La «visite-surprise» du président turc Recep Tayyip Erdogan, hier, mercredi 25 décembre 2019, en Tunisie, a suscité, une certaine gêne, et c’est le moins que l’on en puisse dire, et beaucoup d’interrogations. Et pour cause…
Par Hichem Skik *
La gêne vient d’abord du comportement arrogant du président turc, qui se permet de faire des remarques désobligeantes et déplacées sur le comportement des journalistes, comme sa demande d’arrêter de fumer.
Fumer dans de telles circonstances est effectivement incorrect, mais la discipline dans le lieu de la conférence de presse incombe exclusivement aux organisateurs et au pays hôte, et l’intervention intempestive d’Erdogan est malvenue, voire grossière vis- à -vis de son hôte, le président de la République tunisienne.
M. Erdogan a manqué de respect à ses hôtes
J’avoue, d’ailleurs, que la réplique de ce dernier (dont la passivité tout le long de la rencontre était navrante, se contentant pratiquement de donner la parole), qui se voulait humoristique, était pour le moins maladroite, avec cette histoire d’odeur de cuisine, d’huile d’olive (c’est comme si un de vos invités se permettait de s’adresser aux autres invités leur disant: «Ça ne sent pas bon ici» et que vous lui répondiez: «C’est l’odeur de la cuisine»).
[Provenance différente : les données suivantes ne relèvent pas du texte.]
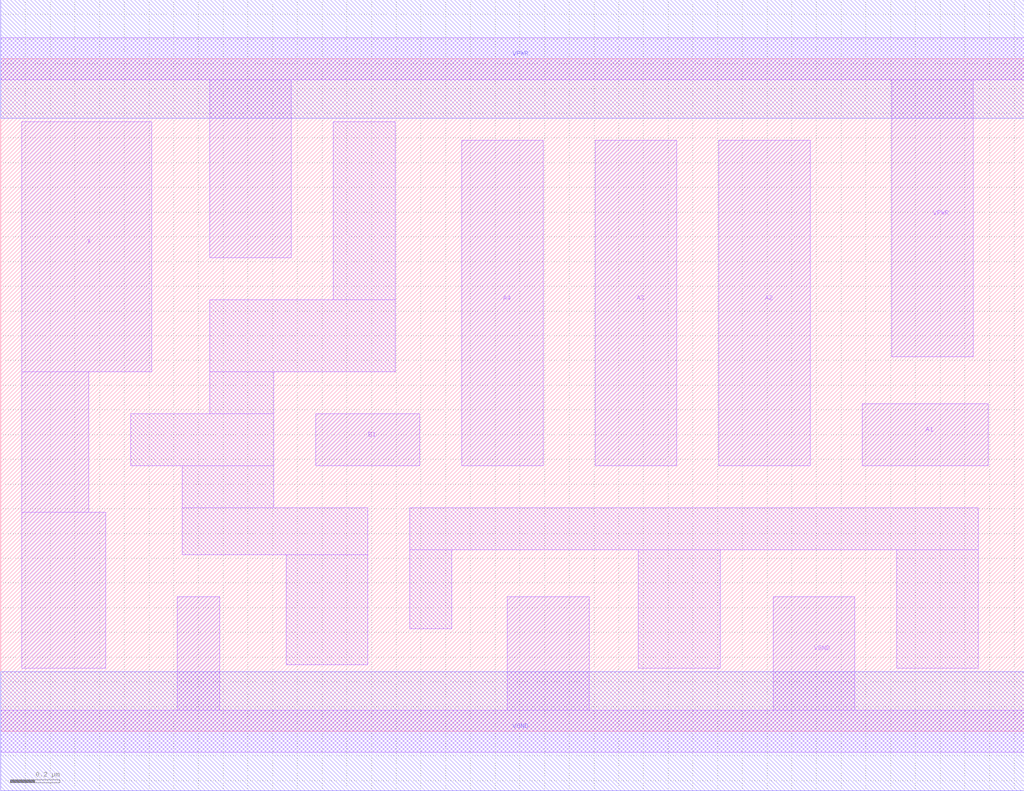
<source format=lef>
# Copyright 2020 The SkyWater PDK Authors
#
# Licensed under the Apache License, Version 2.0 (the "License");
# you may not use this file except in compliance with the License.
# You may obtain a copy of the License at
#
#     https://www.apache.org/licenses/LICENSE-2.0
#
# Unless required by applicable law or agreed to in writing, software
# distributed under the License is distributed on an "AS IS" BASIS,
# WITHOUT WARRANTIES OR CONDITIONS OF ANY KIND, either express or implied.
# See the License for the specific language governing permissions and
# limitations under the License.
#
# SPDX-License-Identifier: Apache-2.0

VERSION 5.5 ;
NAMESCASESENSITIVE ON ;
BUSBITCHARS "[]" ;
DIVIDERCHAR "/" ;
MACRO sky130_fd_sc_hd__o41a_1
  CLASS CORE ;
  SOURCE USER ;
  ORIGIN  0.000000  0.000000 ;
  SIZE  4.140000 BY  2.720000 ;
  SYMMETRY X Y R90 ;
  SITE unithd ;
  PIN A1
    ANTENNAGATEAREA  0.247500 ;
    DIRECTION INPUT ;
    USE SIGNAL ;
    PORT
      LAYER li1 ;
        RECT 3.485000 1.075000 3.995000 1.325000 ;
    END
  END A1
  PIN A2
    ANTENNAGATEAREA  0.247500 ;
    DIRECTION INPUT ;
    USE SIGNAL ;
    PORT
      LAYER li1 ;
        RECT 2.905000 1.075000 3.275000 2.390000 ;
    END
  END A2
  PIN A3
    ANTENNAGATEAREA  0.247500 ;
    DIRECTION INPUT ;
    USE SIGNAL ;
    PORT
      LAYER li1 ;
        RECT 2.405000 1.075000 2.735000 2.390000 ;
    END
  END A3
  PIN A4
    ANTENNAGATEAREA  0.247500 ;
    DIRECTION INPUT ;
    USE SIGNAL ;
    PORT
      LAYER li1 ;
        RECT 1.865000 1.075000 2.195000 2.390000 ;
    END
  END A4
  PIN B1
    ANTENNAGATEAREA  0.247500 ;
    DIRECTION INPUT ;
    USE SIGNAL ;
    PORT
      LAYER li1 ;
        RECT 1.275000 1.075000 1.695000 1.285000 ;
    END
  END B1
  PIN X
    ANTENNADIFFAREA  0.672000 ;
    DIRECTION OUTPUT ;
    USE SIGNAL ;
    PORT
      LAYER li1 ;
        RECT 0.085000 0.255000 0.425000 0.885000 ;
        RECT 0.085000 0.885000 0.355000 1.455000 ;
        RECT 0.085000 1.455000 0.610000 2.465000 ;
    END
  END X
  PIN VGND
    DIRECTION INOUT ;
    SHAPE ABUTMENT ;
    USE GROUND ;
    PORT
      LAYER li1 ;
        RECT 0.000000 -0.085000 4.140000 0.085000 ;
        RECT 0.715000  0.085000 0.885000 0.545000 ;
        RECT 2.050000  0.085000 2.380000 0.545000 ;
        RECT 3.125000  0.085000 3.455000 0.545000 ;
    END
    PORT
      LAYER met1 ;
        RECT 0.000000 -0.240000 4.140000 0.240000 ;
    END
  END VGND
  PIN VNB
    DIRECTION INOUT ;
    USE GROUND ;
    PORT
    END
  END VNB
  PIN VPB
    DIRECTION INOUT ;
    USE POWER ;
    PORT
    END
  END VPB
  PIN VPWR
    DIRECTION INOUT ;
    SHAPE ABUTMENT ;
    USE POWER ;
    PORT
      LAYER li1 ;
        RECT 0.000000 2.635000 4.140000 2.805000 ;
        RECT 0.845000 1.915000 1.175000 2.635000 ;
        RECT 3.605000 1.515000 3.935000 2.635000 ;
    END
    PORT
      LAYER met1 ;
        RECT 0.000000 2.480000 4.140000 2.960000 ;
    END
  END VPWR
  OBS
    LAYER li1 ;
      RECT 0.525000 1.075000 1.105000 1.285000 ;
      RECT 0.735000 0.715000 1.485000 0.905000 ;
      RECT 0.735000 0.905000 1.105000 1.075000 ;
      RECT 0.845000 1.285000 1.105000 1.455000 ;
      RECT 0.845000 1.455000 1.595000 1.745000 ;
      RECT 1.155000 0.270000 1.485000 0.715000 ;
      RECT 1.345000 1.745000 1.595000 2.465000 ;
      RECT 1.655000 0.415000 1.825000 0.735000 ;
      RECT 1.655000 0.735000 3.955000 0.905000 ;
      RECT 2.580000 0.255000 2.910000 0.735000 ;
      RECT 3.625000 0.255000 3.955000 0.735000 ;
  END
END sky130_fd_sc_hd__o41a_1
END LIBRARY

</source>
Je regrette, mais cela rappelle la remarque tout aussi désobligeante de l’ex-émir du Qatar qui se vantait d’apprendre à notre ancien président Moncef Marzouki la manière de se tenir lors d’une cérémonie officielle!
À ce propos, on ne peut, à cet égard, qu’être choqué par la manière avec laquelle Erdogan est passé des questions politiques à des questions «économiques» – de détail : huile, dattes… au lieu de celles, plus fondamentales, comme le déséquilibre flagrant de la balance commerciale entre nos deux pays en faveur de la Turquie ! – Cela peut donner l’humiliante impression qu’il s’agit d’une compensation qu’on nous accorderait en échange d’un éventuel soutien sollicité, une sorte de… marchandage, même!)
L’aspect le plus gênant est politique et réside dans le fait qu’un chef d’Etat se permet de critiquer – voire d’attaquer – un ou des pays tiers (Grèce, Union européenne…) à partir du territoire d’un pays hôte qui n’est pas concerné (affirme-t- il) par la question abordée. C’est un manque de respect évident pour le pays hôte ainsi impliqué malgré lui dans un conflit avec des pays tiers, qui peuvent interpréter cela comme un accord implicite avec ces attaques.
Notre droit à des réponses convaincantes
Les interrogations concernent d’abord la «visite-surprise»: surprise pour qui? Pour le peuple et la presse tunisiens, c’est évident. Mais pour les autorités tunisiennes? Au fait, qui a été à son origine? En déclarant, à l’ouverture de la conférence de presse que le président turc «a fait de cette visite une réunion de travail», Kais Saied dit indirectement que c’est Erdogan qui l’a décidée. Mais ce dernier «remercie le président Kaïs Saïed pour son invitation». Sur le plan diplomatique et politique, on sait que la question de «la partie invitante» peut avoir de l’importance…
Sur le fond, les interrogations sont légion et méritent plus de développements. Elles portent, globalement, sur l’objet réel de cette visite, au vu de la composition de la délégation accompagnant Erdogan, sur la position de notre pays sur la situation en Libye, la guerre que s’y livrent différentes parties, le rôle que s’y donnent la Turquie et la Tunisie, les interlocuteurs libyens et/ou étrangers que notre pays choisit de se donner. Est-il normal que la Turquie demande à des pays étrangers, comme l’affirme Erdogan, de faire participer la Tunisie aux rencontres de Berlin sur la Libye? Qui décide de la politique étrangère de notre pays sur des questions aussi vitales que les rapports avec la Libye, en proie à des soubresauts et des appétits qui mettent en danger la paix et la stabilité dans notre région? Qu’est venu Erdogan chercher à obtenir du président Saied? Que prépare t- il?
Autant de questions qui se posent, avec d’autres, et auxquelles nous avons le droit, en tant que citoyens, d’avoir des réponses convaincantes.
* Universitaire et militant politique.